:: Questions to answer ::
1. Rewrite the part of the park-crowds article that begins at the words "The new study" and stops after "social distancing mandates.", using "smartphone location data" in place of "cellphone data".
2. According to the park-crowds article, what percentage of people in New York State were staying home as of last Friday?
3. List every park or beach that the park-crowds article names.

**** Selected excerpt

In a typical year, all beaches and parks attract crowds as the weather warms up. People tired of being cooped up inside all winter venture out to enjoy the fresh air and sunshine April and May bring.
This past weekend was no exception: Around 30,000 people were estimated to have gone to Robert Moses State Park on Long Island on Saturday. On the north shore, photos on social media showed a stream of cars waiting in line to get to Sunken Meadow State Park, the boardwalks there full of people who have been sheltering-in-place for more than a month. Similar scenes of traffic back-ups were captured at Gilgo Beach along Ocean Parkway as well.
Ordinarily, this kind of thing would be celebrated by local officials. This year, not so much.
Crowds of any size are banned or at least discouraged in most areas coast to coast – especially in Suffolk County, one of the hardest hit counties in the entire country when it comes to COVID-19 cases and deaths. And park officials worry that if this kind of thing continues, they will need to bring in more staff to deal with the crowds and enforce social distancing, thereby putting them at risk of contracting the coronavirus.
“This past weekend, there was a big surge of visitors throughout the state. But on Long Island, we had several parks closed down due to visitation,” said Troy Caupain, a PBA member of state parks police. He said it is going to be difficult to control the enlarged crowds growing forward.
In Nassau County, fire marshals had to break up large gatherings, with the top places including gyms, grocery stores, salons and barber shops.
Some say the surge can be pinned on “quarantine fatigue” – a worn-down feeling many are experiencing, and are looking for any solution that will make them feel better, or at least more human. The beautiful weather during the sixth week of quarantine became just too much of a draw for some.
“People are feeling fatigued, they are feeling depressed, anxious. I hear it and completely understand it,” said Nassau County Executive Laura Curra. “As human beings, as social creatures, we are not built for this sort of lockdown.”
If it seems like there are more people out and about lately as compared to when stay-at-home orders began, it’s not just isolation messing with your mind. A scientific study shows that people are practicing less social distancing now than when quarantine started.
The new study used cellphone data to track how far people went from their homes and stayed out.
“The percentage of people who stayed home in the entire state of New York was at around 50 percent at its peak, two weeks ago,” said Dr. Lei Zhang, from the University of Maryland. “As of last Friday, that percentage has dropped to just about 43 percent.”
It’s not just on Long Island where people seem to be getting restless. Manhattan’s Central Park saw a sizable uptick in the number of people seen walking along paths and on fields, making social distancing a near-impossibility (not that some seemed to mind, as many were seen walking around without wearing masks). In California, higher temperatures brought people out to the beaches in droves, similarly forgoing many social distancing mandates.
Controlling outdoor crowds will be something officials must learn how to address and grapple with, as the weather continues to get nicer and the tri-state is not yet ready to relax social distancing measures with COVID-19 cases, hospitalizations and deaths still too high.

********
**** Data for review

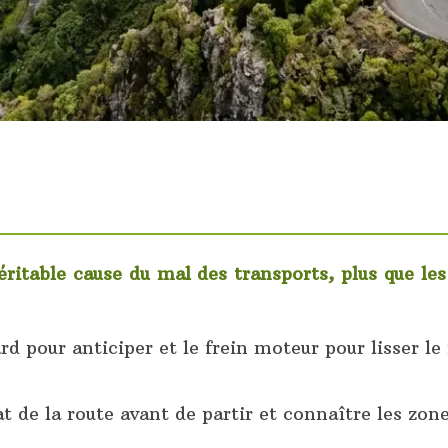
véritable cause du mal des transports, plus que le
ard pour anticiper et le frein moteur pour lisser l
tat de la route avant de partir et connaître les zo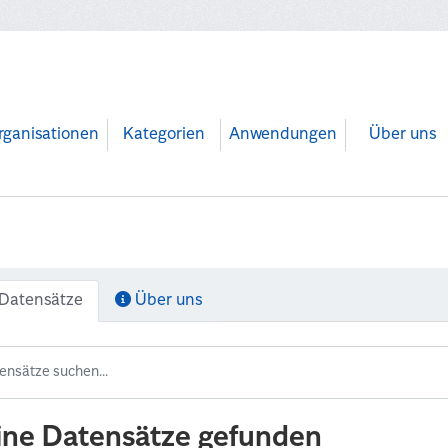
rganisationen
Kategorien
Anwendungen
Über uns
Datensätze
Über uns
ine Datensätze gefunden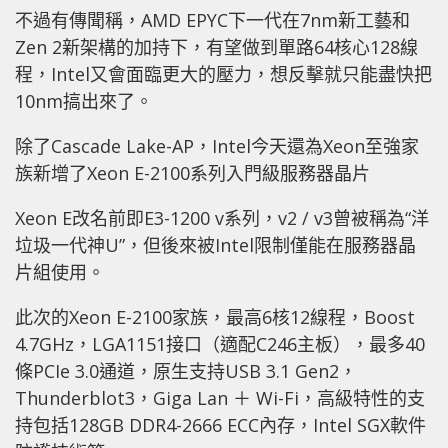
不過有傳聞稱，AMD EPYC下一代在7nm新工藝和
Zen 2新架構的加持下，有望做到單路64核心128線
程，Intel又會面臨更大的壓力，想反擊就只能盡快把
10nm搞出來了。
除了Cascade Lake-AP，Intel今天還為Xeon至強家
族新增了Xeon E-2100系列入門級服務器晶片
Xeon E改名前即E3-1200 v系列，v2 / v3曾被稱為“洋
垃圾一代神U”，但後來被Intel限制僅能在服務器晶
片組使用。
此次的Xeon E-2100家族，最高6核12線程，Boost
4.7GHz，LGA1151接口（適配C246主板），最多40
條PCIe 3.0通道，原生支持USB 3.1 Gen2，
Thunderblot3，Giga Lan ＋ Wi-Fi，高級特性的支
持包括128GB DDR4-2666 ECC內存，Intel SGX軟件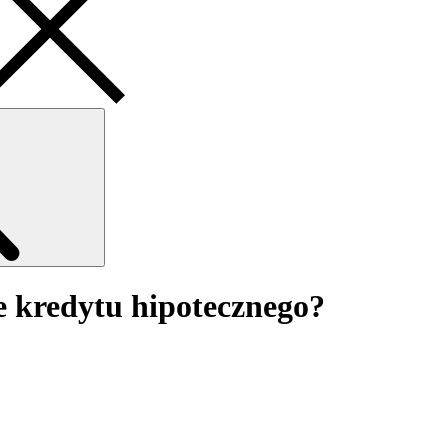
Search
e kredytu hipotecznego?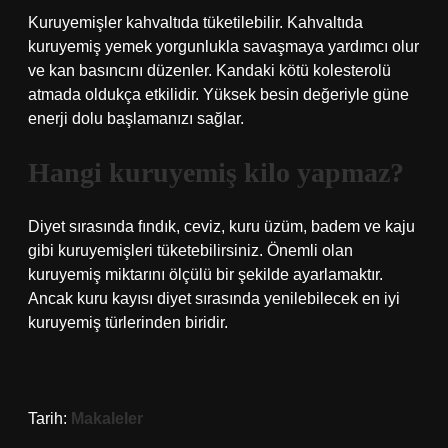
Kuruyemişler kahvaltıda tüketilebilir. Kahvaltıda
kuruyemiş yemek yorgunlukla savaşmaya yardımcı olur
ve kan basıncını düzenler. Kandaki kötü kolesterolü
atmada oldukça etkilidir. Yüksek besin değeriyle güne
enerji dolu başlamanızı sağlar.
Hangi kuruyemiş kilo yapmaz?
Diyet sırasında fındık, ceviz, kuru üzüm, badem ve kaju
gibi kuruyemişleri tüketebilirsiniz. Önemli olan
kuruyemiş miktarını ölçülü bir şekilde ayarlamaktır.
Ancak kuru kayısı diyet sırasında yenilebilecek en iyi
kuruyemiş türlerinden biridir.
Tarih:
Makaleler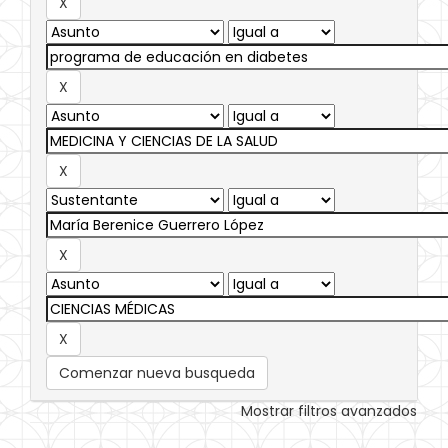
Comenzar nueva busqueda
Mostrar filtros avanzados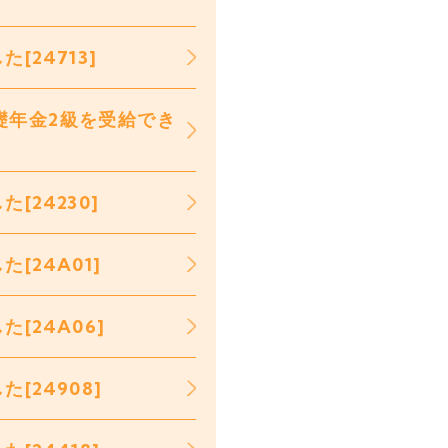
24713]
礎年金2級を受給でき
24230]
24A01]
[24A06]
24908]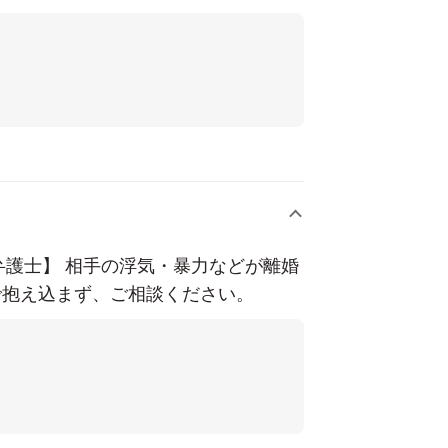
弁護士】 相手の浮気・暴力などが離婚
で抱え込まず、ご相談ください。
ります。
ます。安心してご来所ください。
ましたら、お気軽にご相談ください。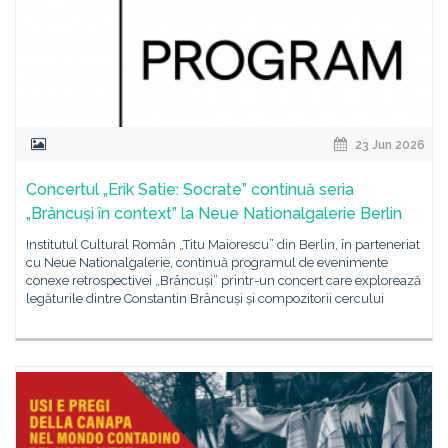
23 Jun 2026
Concertul „Erik Satie: Socrate” continuă seria
„Brâncuși în context” la Neue Nationalgalerie Berlin
Institutul Cultural Român „Titu Maiorescu” din Berlin, în parteneriat
cu Neue Nationalgalerie, continuă programul de evenimente
conexe retrospectivei „Brâncuși” printr-un concert care explorează
legăturile dintre Constantin Brâncuși și compozitorii cercului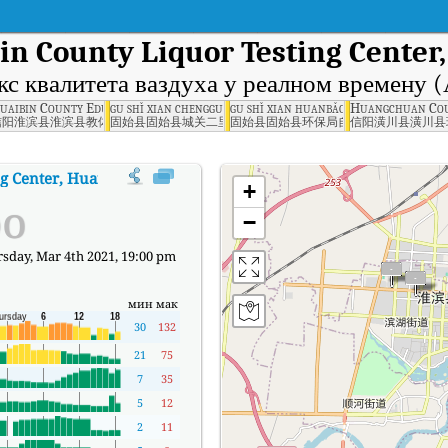
in County Liquor Testing Center
кс квалитета ваздуха у реалном времену 
Huaibin County, Xinyang
uaibin County Education Bureau, Huaibin County, Xinyang
gu shǐ xian chengguan er lǐ jǐng shequ zidong zhan, Gushi
gu shǐ xian huanbǎo ju zidong zhan, 
Huangchuan Cou
厂
信阳淮滨县淮滨县教体局
固始县固始县城关二里井社区自动站
固始县固始县环保局自动站
信阳潢川县潢川县
g Center, Huaibin County, Xinyang
:
Индекс квалитета ваздуха (АКИ)
+
ро
−
sday, Mar 4th 2021, 19:00 pm
мин
мак
30
132
21
75
7
35
5
12
2
11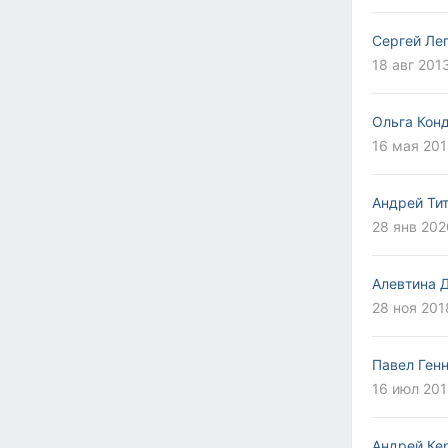
Сергей Ле
18 авг 201
Ольга Кон
16 мая 201
Андрей Ти
28 янв 202
Алевтина 
28 ноя 201
Павел Ген
16 июл 201
Андрей Ке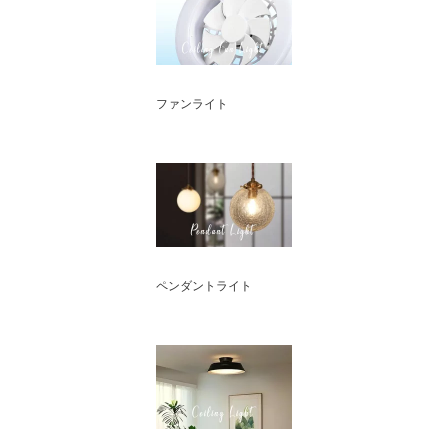
ファンライト
ペンダントライト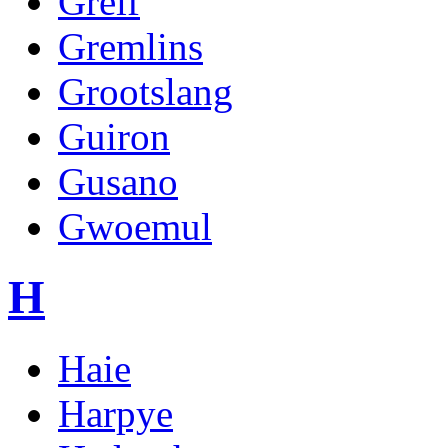
Greif
Gremlins
Grootslang
Guiron
Gusano
Gwoemul
H
Haie
Harpye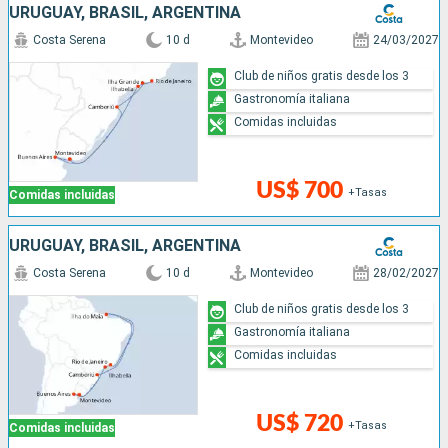
URUGUAY, BRASIL, ARGENTINA
Costa Serena
10 d
Montevideo
24/03/2027
Club de niños gratis desde los 3
Gastronomía italiana
Comidas incluidas
US$ 700
+Tasas
Comidas incluidas
URUGUAY, BRASIL, ARGENTINA
Costa Serena
10 d
Montevideo
28/02/2027
Club de niños gratis desde los 3
Gastronomía italiana
Comidas incluidas
US$ 720
+Tasas
Comidas incluidas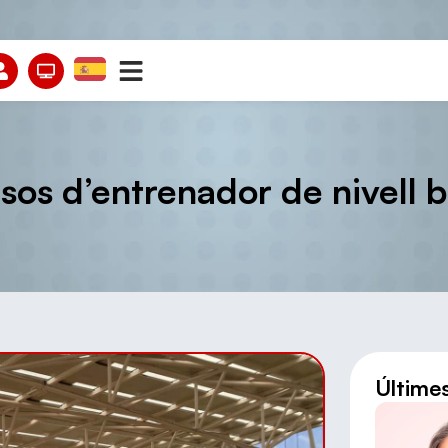
sos d’entrenador de nivell b
Últime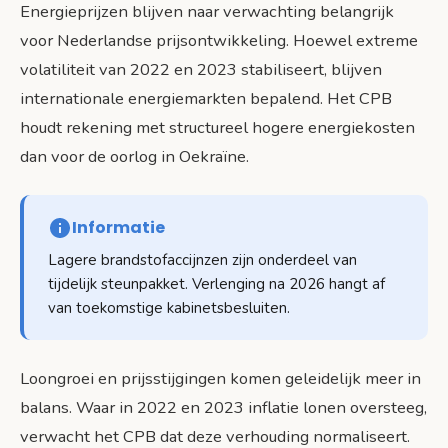
Energieprijzen blijven naar verwachting belangrijk
voor Nederlandse prijsontwikkeling. Hoewel extreme
volatiliteit van 2022 en 2023 stabiliseert, blijven
internationale energiemarkten bepalend. Het CPB
houdt rekening met structureel hogere energiekosten
dan voor de oorlog in Oekraïne.
Informatie
Lagere brandstofaccijnzen zijn onderdeel van
tijdelijk steunpakket. Verlenging na 2026 hangt af
van toekomstige kabinetsbesluiten.
Loongroei en prijsstijgingen komen geleidelijk meer in
balans. Waar in 2022 en 2023 inflatie lonen oversteeg,
verwacht het CPB dat deze verhouding normaliseert.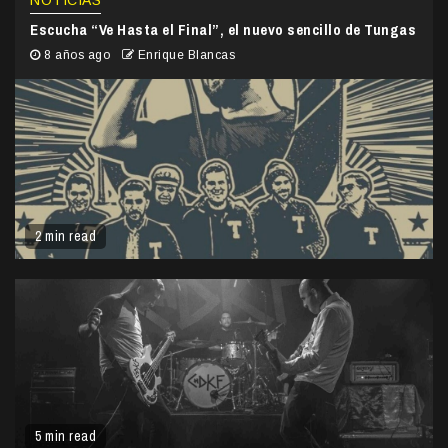
NOTICIAS
Escucha “Ve Hasta el Final”, el nuevo sencillo de Tungas
8 años ago
Enrique Blancas
2 min read
5 min read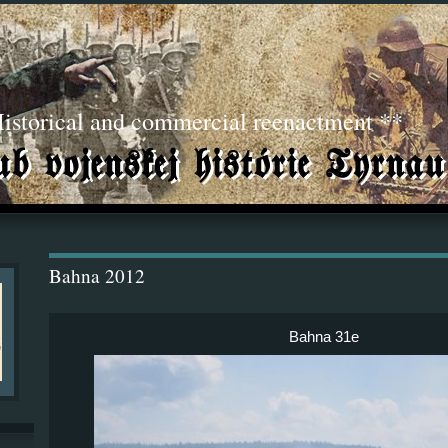
torical and commercial reenactment **
Bahna 2012
Bahna 31e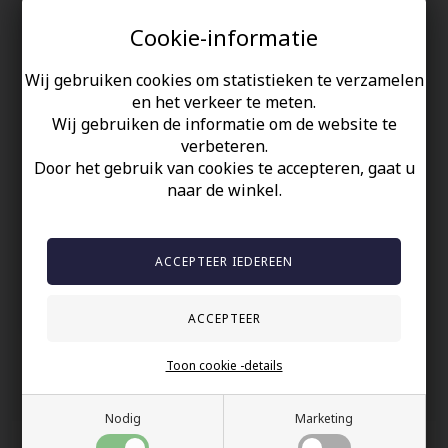
Deze herenring is perfect voor jou, als je waarde hecht aan stijl
Cookie-informatie
en kwaliteit.
Gemaakt van roestvrij staal en bedekt met een hoogglans
Wij gebruiken cookies om statistieken te verzamelen
zwarte blackcoat, geeft deze ring een modern en elegant
uiterlijk. Met zijn afmetingen van 1,5 x 1,5 cm is hij zowel
en het verkeer te meten.
discreet als opvallend. Een must-have voor elke stijlbewuste
Wij gebruiken de informatie om de website te
man.
verbeteren.
Door het gebruik van cookies te accepteren, gaat u
Uw veiligheid
naar de winkel.
Op Voorraad
100% nikkelvrij sieraden
60 dagen retour
Snelle bezorging
Toon cookie -details
Anderen gekocht hebben ook
Nodig
Marketing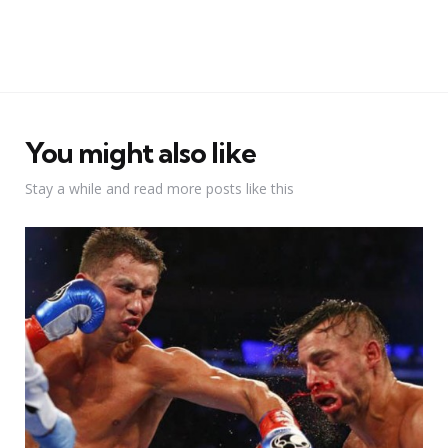
You might also like
Stay a while and read more posts like this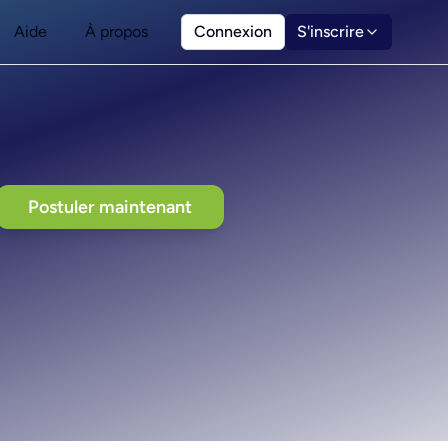
Aide
À propos
Connexion
S'inscrire
Postuler maintenant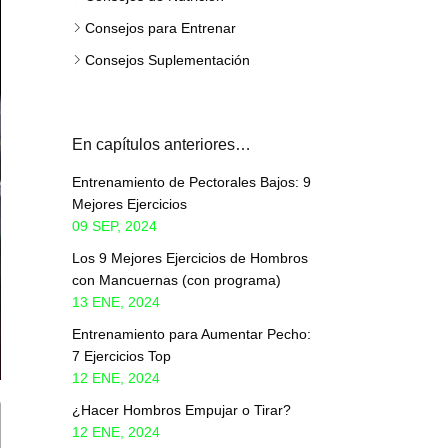
Consejos para Entrenar
Consejos Suplementación
En capítulos anteriores…
Entrenamiento de Pectorales Bajos: 9
Mejores Ejercicios
09 SEP, 2024
Los 9 Mejores Ejercicios de Hombros
con Mancuernas (con programa)
13 ENE, 2024
Entrenamiento para Aumentar Pecho:
7 Ejercicios Top
12 ENE, 2024
¿Hacer Hombros Empujar o Tirar?
12 ENE, 2024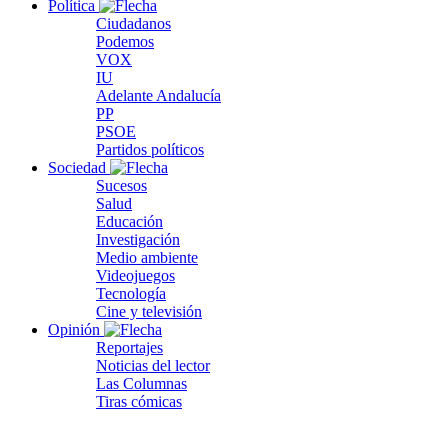
Política
Ciudadanos
Podemos
VOX
IU
Adelante Andalucía
PP
PSOE
Partidos políticos
Sociedad
Sucesos
Salud
Educación
Investigación
Medio ambiente
Videojuegos
Tecnología
Cine y televisión
Opinión
Reportajes
Noticias del lector
Las Columnas
Tiras cómicas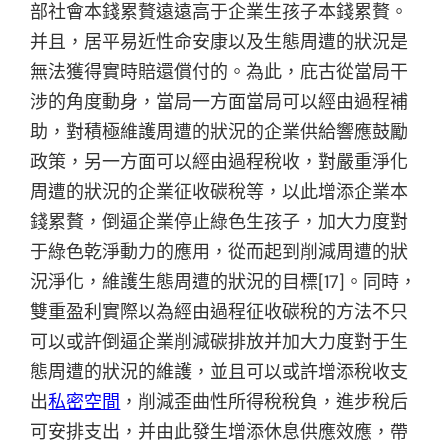
部社會本錢累贅遠遠高于企業生孩子本錢累贅。
并且，居平易近性命安康以及生態周遭的狀況是
無法獲得實時賠還償付的。為此，庇古從當局干
涉的角度動身，當局一方面當局可以經由過程補
助，對積極維護周遭的狀況的企業供給響應鼓勵
政策，另一方面可以經由過程稅收，對嚴重淨化
周遭的狀況的企業征收碳稅等，以此增添企業本
錢累贅，倒逼企業停止綠色生孩子，加大力度對
于綠色乾淨動力的應用，從而起到削減周遭的狀
況淨化，維護生態周遭的狀況的目標[17]。同時，
雙重盈利實際以為經由過程征收碳稅的方法不只
可以或許倒逼企業削減碳排放并加大力度對于生
態周遭的狀況的維護，並且可以或許增添稅收支
出
私密空間
，削減歪曲性所得稅稅負，進步稅后
可安排支出，并由此發生增添休息供應效應，帶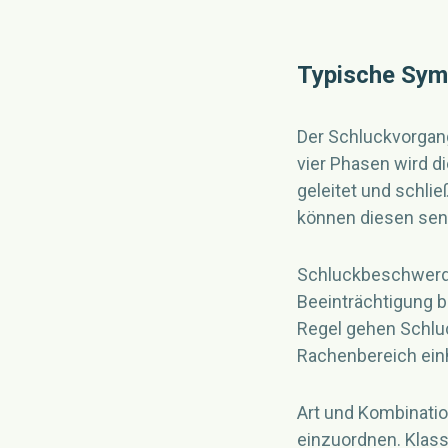
Typische Sym
Der Schluckvorgang
vier Phasen wird di
geleitet und schli
können diesen sen
Schluckbeschwerde
Beeinträchtigung 
Regel gehen Schlu
Rachenbereich ein
Art und Kombinati
einzuordnen. Kla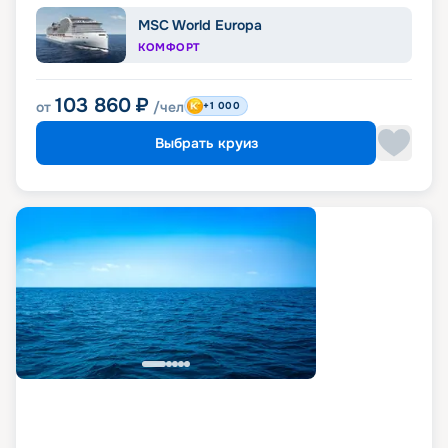
MSC World Europa
КОМФОРТ
103 860
₽
от
/чел
+1 000
Выбрать круиз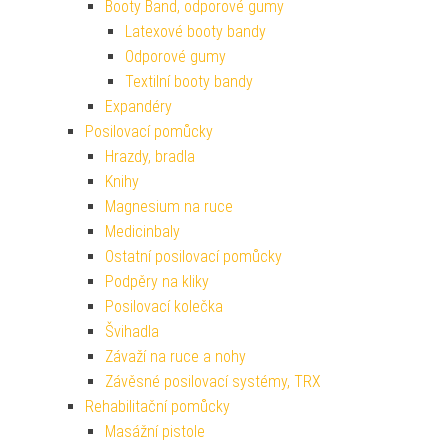
Booty Band, odporové gumy
Latexové booty bandy
Odporové gumy
Textilní booty bandy
Expandéry
Posilovací pomůcky
Hrazdy, bradla
Knihy
Magnesium na ruce
Medicinbaly
Ostatní posilovací pomůcky
Podpěry na kliky
Posilovací kolečka
Švihadla
Závaží na ruce a nohy
Závěsné posilovací systémy, TRX
Rehabilitační pomůcky
Masážní pistole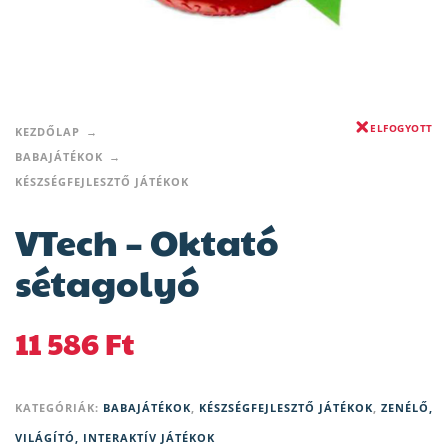
ELFOGYOTT
KEZDŐLAP
BABAJÁTÉKOK
KÉSZSÉGFEJLESZTŐ JÁTÉKOK
VTech – Oktató
sétagolyó
11 586
Ft
KATEGÓRIÁK:
BABAJÁTÉKOK
,
KÉSZSÉGFEJLESZTŐ JÁTÉKOK
,
ZENÉLŐ,
VILÁGÍTÓ, INTERAKTÍV JÁTÉKOK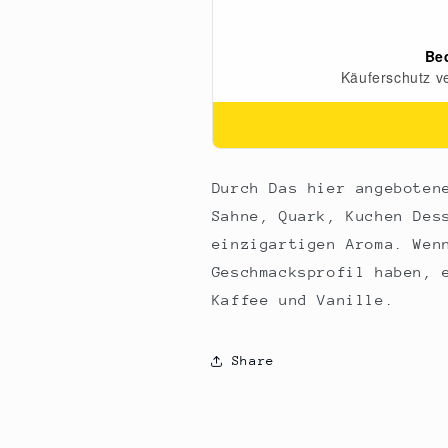
Durch Das hier angeboten
Sahne, Quark, Kuchen Des
einzigartigen Aroma. Wen
Geschmacksprofil haben, 
Kaffee und Vanille.
Share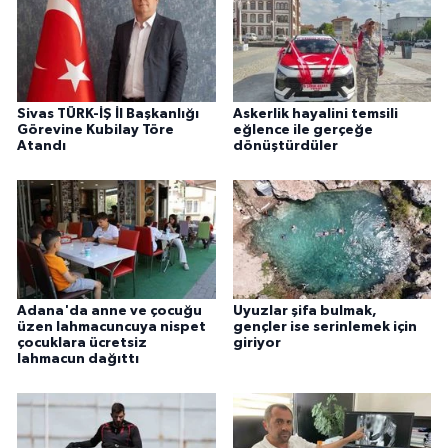
ÜLKE GÜNDEMİ
YAŞAM
Sivas TÜRK-İŞ İl Başkanlığı
Askerlik hayalini temsili
YEREL
Görevine Kubilay Töre
eğlence ile gerçeğe
Atandı
dönüştürdüler
Yerel Haberler
Adana'da anne ve çocuğu
Uyuzlar şifa bulmak,
üzen lahmacuncuya nispet
gençler ise serinlemek için
çocuklara ücretsiz
giriyor
lahmacun dağıttı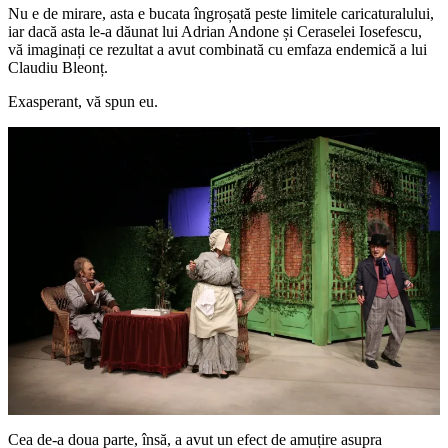
Nu e de mirare, asta e bucata îngroșată peste limitele caricaturalului,
iar dacă asta le-a dăunat lui Adrian Andone și Ceraselei Iosefescu,
vă imaginați ce rezultat a avut combinată cu emfaza endemică a lui
Claudiu Bleonț.
Exasperant, vă spun eu.
Cea de-a doua parte, însă, a avut un efect de amuțire asupra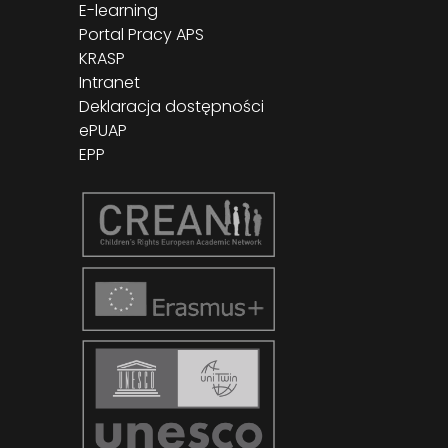
E-learning
Portal Pracy APS
KRASP
Intranet
Deklaracja dostępności
ePUAP
EPP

********

:: Numbered responses ::
1.
The new study used smartphone location data to track how far people went from their homes and stayed out.
“The percentage of people who stayed home in the entire state of New York was at around 50 percent at its peak, two weeks ago,” said Dr. Lei Zhang, from the University of Maryland. “As of last Friday, that percentage has dropped to just about 43 percent.”
It’s not just on Long Island where people seem to be getting restless. Manhattan’s Central Park saw a sizable uptick in the number of people seen walking along paths and on fields, making social distancing a near-impossibility (not that some seemed to mind, as many were seen walking around without wearing masks). In California, higher temperatures brought people out to the beaches in droves, similarly forgoing many social distancing mandates.

2. About 43 percent.

3.
Robert Moses State Park
Sunken Meadow State Park
Gilgo Beach
Central Park